[What the task asks]
Where in the entries below does "wrist" appear? Copy every line that has it.

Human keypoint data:
☆ ☆ ☆
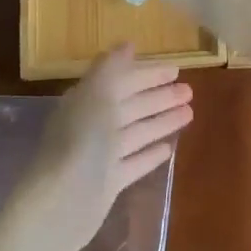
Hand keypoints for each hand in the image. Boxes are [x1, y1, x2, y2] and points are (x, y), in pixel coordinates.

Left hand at [19, 46, 194, 250]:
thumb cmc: (80, 142)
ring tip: (189, 113)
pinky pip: (134, 162)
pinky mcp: (109, 183)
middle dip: (160, 96)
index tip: (176, 69)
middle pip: (132, 106)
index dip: (148, 74)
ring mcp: (101, 155)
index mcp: (88, 101)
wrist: (61, 204)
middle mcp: (93, 125)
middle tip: (189, 91)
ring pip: (137, 132)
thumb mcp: (96, 95)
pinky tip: (169, 149)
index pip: (123, 81)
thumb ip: (111, 68)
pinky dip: (150, 154)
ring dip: (162, 121)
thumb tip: (128, 45)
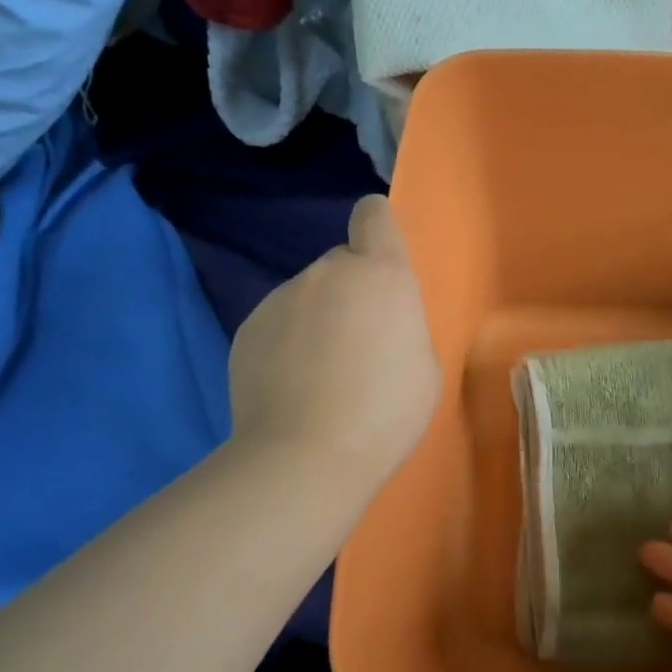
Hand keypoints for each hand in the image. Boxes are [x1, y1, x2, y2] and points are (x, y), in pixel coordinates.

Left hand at [228, 196, 439, 489]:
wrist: (305, 456)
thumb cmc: (385, 413)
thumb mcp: (424, 368)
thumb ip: (402, 328)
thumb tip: (377, 327)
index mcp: (381, 275)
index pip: (374, 215)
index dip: (378, 227)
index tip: (379, 257)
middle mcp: (327, 273)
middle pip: (341, 265)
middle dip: (352, 293)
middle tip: (358, 346)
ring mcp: (280, 299)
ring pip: (306, 297)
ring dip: (316, 320)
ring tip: (320, 377)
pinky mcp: (247, 329)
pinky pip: (276, 325)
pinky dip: (285, 346)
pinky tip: (291, 389)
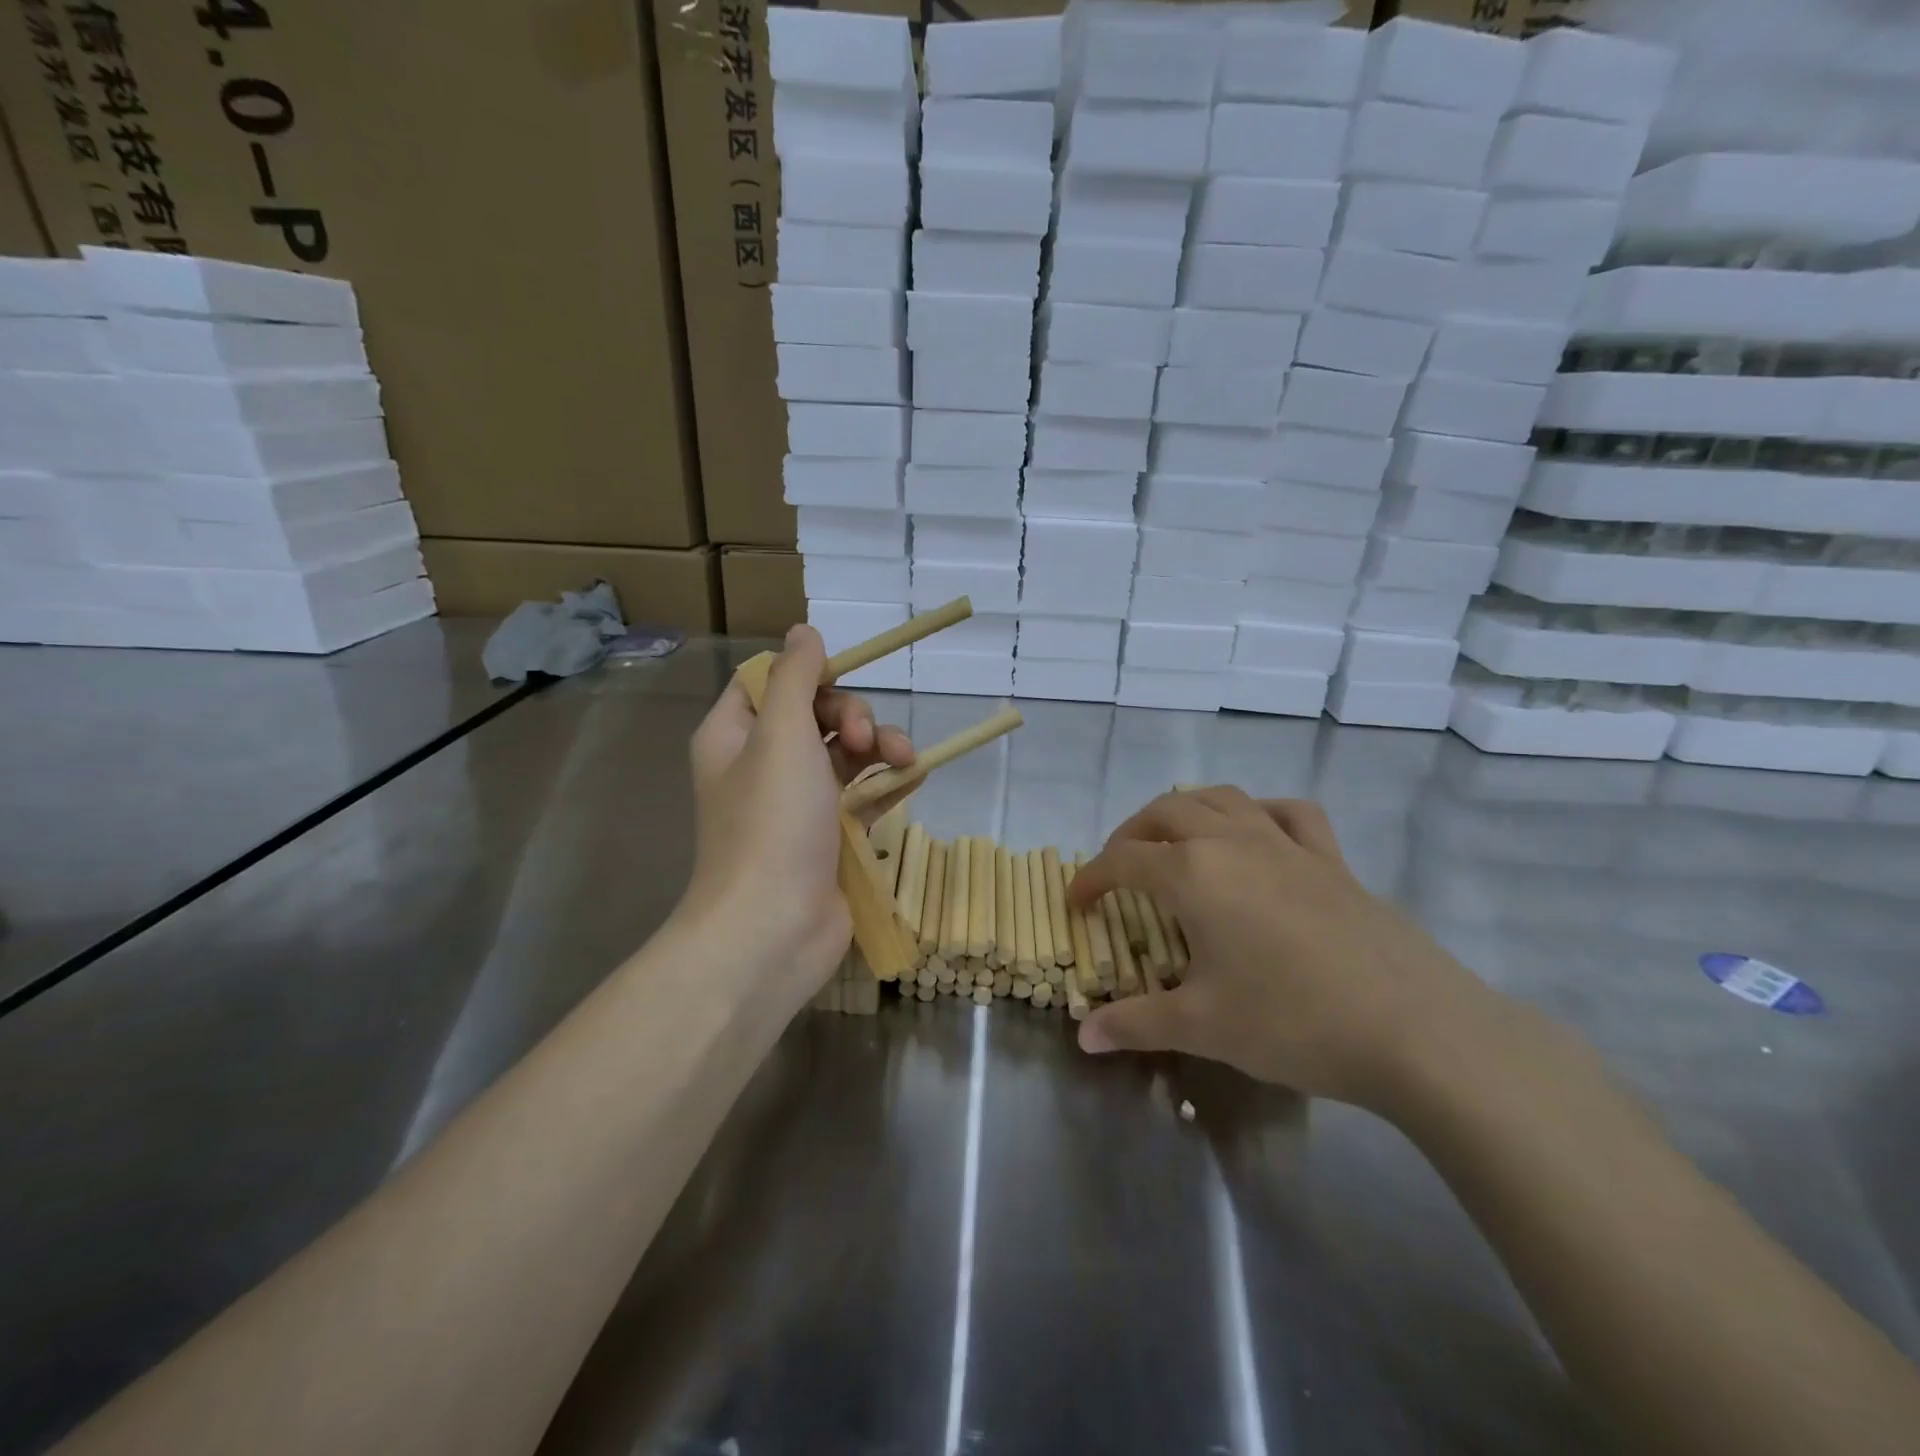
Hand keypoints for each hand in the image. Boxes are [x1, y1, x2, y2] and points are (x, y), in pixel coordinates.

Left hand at [682, 626, 913, 1010]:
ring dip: (880, 747)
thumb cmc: (771, 823)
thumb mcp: (781, 734)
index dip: (808, 674)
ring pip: (845, 754)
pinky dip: (887, 782)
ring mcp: (797, 804)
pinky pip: (862, 793)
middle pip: (815, 715)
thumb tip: (804, 631)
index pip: (769, 682)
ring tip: (904, 760)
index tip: (842, 678)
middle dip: (853, 716)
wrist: (774, 928)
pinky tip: (914, 776)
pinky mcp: (828, 836)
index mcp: (735, 735)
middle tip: (869, 738)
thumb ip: (794, 677)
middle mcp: (761, 764)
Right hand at [1067, 787, 1501, 1113]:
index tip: (1077, 902)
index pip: (1123, 860)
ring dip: (1186, 811)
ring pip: (1222, 799)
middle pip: (1166, 812)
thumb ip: (1135, 1023)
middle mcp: (1233, 842)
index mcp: (1193, 874)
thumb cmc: (1292, 1021)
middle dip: (1131, 834)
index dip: (1091, 877)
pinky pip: (1289, 813)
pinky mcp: (1331, 860)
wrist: (1415, 1029)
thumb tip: (1084, 1036)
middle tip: (1119, 869)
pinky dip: (1260, 812)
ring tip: (1175, 841)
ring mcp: (1286, 844)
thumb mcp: (1203, 1026)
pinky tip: (1256, 834)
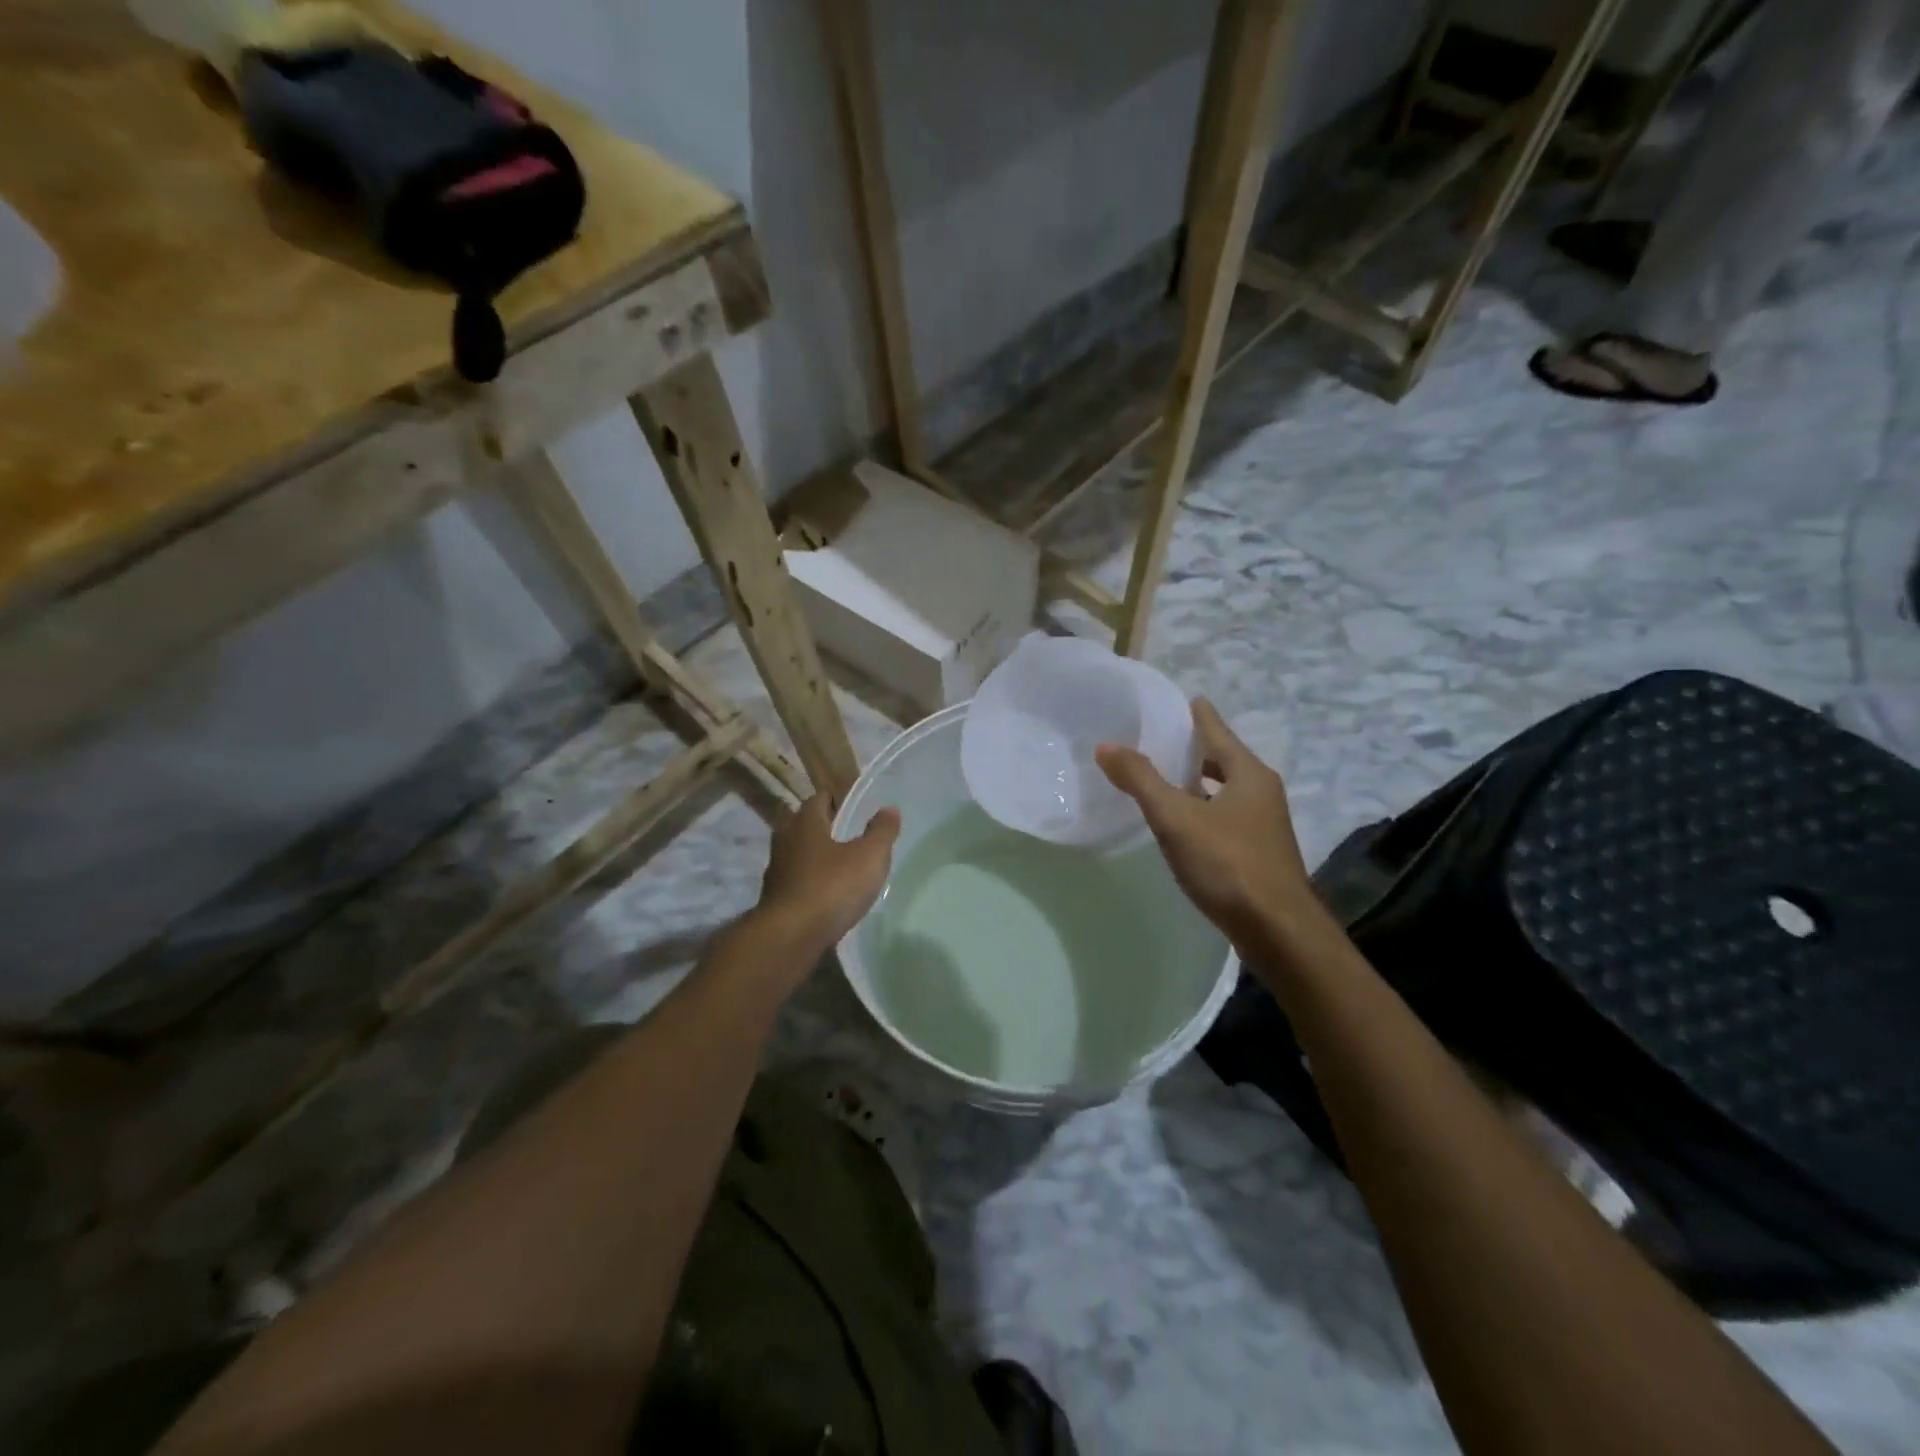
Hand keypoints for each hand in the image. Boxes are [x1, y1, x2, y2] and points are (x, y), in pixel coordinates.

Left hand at [752, 792, 900, 961]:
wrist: (790, 937)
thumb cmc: (831, 887)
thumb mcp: (869, 856)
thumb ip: (881, 831)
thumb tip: (889, 809)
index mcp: (804, 822)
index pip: (819, 798)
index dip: (839, 799)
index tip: (858, 807)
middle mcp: (785, 840)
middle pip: (807, 825)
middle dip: (828, 828)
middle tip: (854, 835)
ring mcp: (777, 871)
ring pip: (800, 854)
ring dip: (819, 857)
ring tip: (845, 866)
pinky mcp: (776, 899)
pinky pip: (798, 881)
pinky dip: (813, 882)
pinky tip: (831, 894)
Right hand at [1096, 699, 1316, 949]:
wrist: (1278, 931)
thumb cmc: (1228, 864)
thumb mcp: (1176, 818)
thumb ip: (1141, 780)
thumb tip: (1106, 745)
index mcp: (1248, 773)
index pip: (1216, 729)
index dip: (1196, 714)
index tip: (1180, 699)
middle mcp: (1261, 792)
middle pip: (1222, 759)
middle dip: (1192, 750)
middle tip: (1156, 740)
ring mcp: (1262, 824)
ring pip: (1223, 791)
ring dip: (1196, 783)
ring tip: (1161, 778)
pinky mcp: (1257, 853)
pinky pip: (1223, 817)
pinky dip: (1201, 810)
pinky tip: (1180, 824)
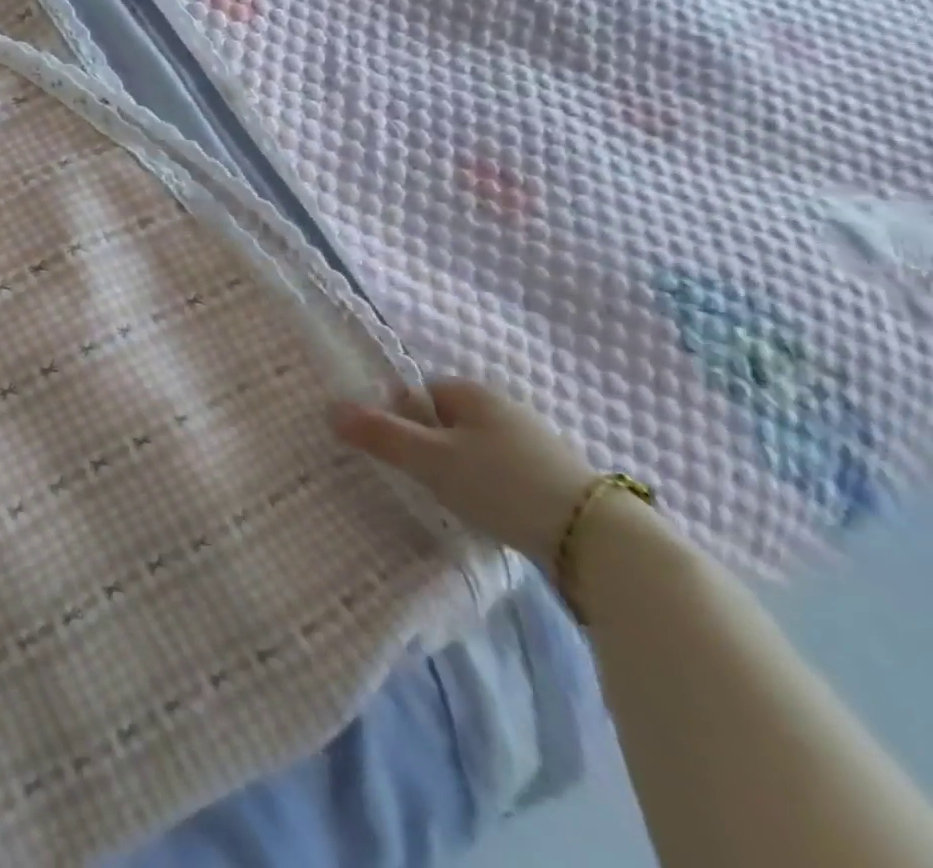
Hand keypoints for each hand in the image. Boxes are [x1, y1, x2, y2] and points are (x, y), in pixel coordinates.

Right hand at [331, 379, 598, 564]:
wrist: (601, 541)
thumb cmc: (503, 485)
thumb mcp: (431, 460)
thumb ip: (380, 435)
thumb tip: (331, 409)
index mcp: (472, 392)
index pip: (418, 393)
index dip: (399, 419)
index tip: (397, 453)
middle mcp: (504, 407)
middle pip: (445, 420)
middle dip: (429, 446)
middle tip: (423, 479)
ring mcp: (535, 442)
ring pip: (475, 448)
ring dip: (459, 469)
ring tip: (457, 501)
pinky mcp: (556, 477)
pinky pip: (503, 472)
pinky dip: (490, 488)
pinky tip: (493, 513)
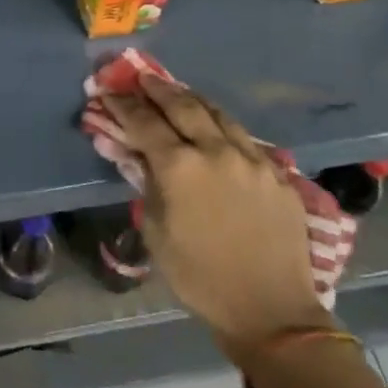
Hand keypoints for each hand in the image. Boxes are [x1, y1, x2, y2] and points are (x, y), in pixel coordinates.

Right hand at [97, 74, 328, 356]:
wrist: (270, 311)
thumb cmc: (200, 277)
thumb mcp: (156, 232)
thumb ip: (147, 185)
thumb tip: (138, 156)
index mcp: (180, 166)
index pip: (144, 122)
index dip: (124, 105)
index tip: (110, 92)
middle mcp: (216, 150)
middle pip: (183, 105)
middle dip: (158, 89)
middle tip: (143, 77)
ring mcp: (252, 159)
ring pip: (218, 114)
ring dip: (193, 100)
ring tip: (178, 93)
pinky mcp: (278, 173)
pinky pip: (245, 138)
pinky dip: (223, 126)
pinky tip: (217, 128)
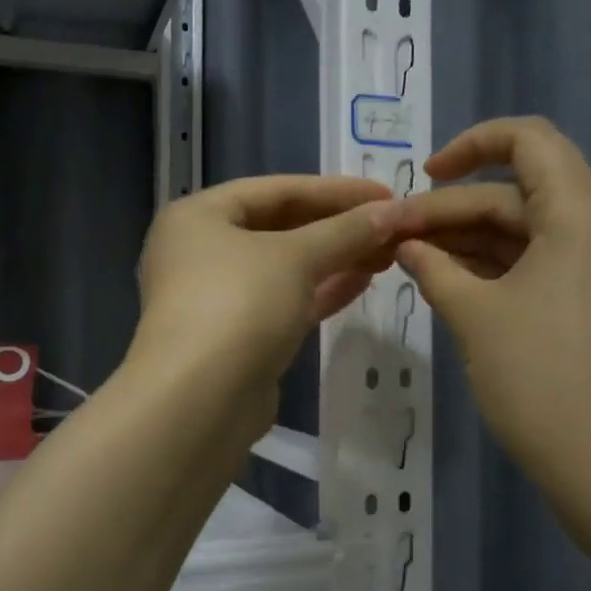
☆ ☆ ☆
[Written response]
wrist: (61, 204)
wrist: (305, 456)
wrist: (774, 928)
wrist: (1415, 1029)
wrist: (790, 937)
wrist: (1278, 931)
wrist: (601, 541)
wrist: (270, 311)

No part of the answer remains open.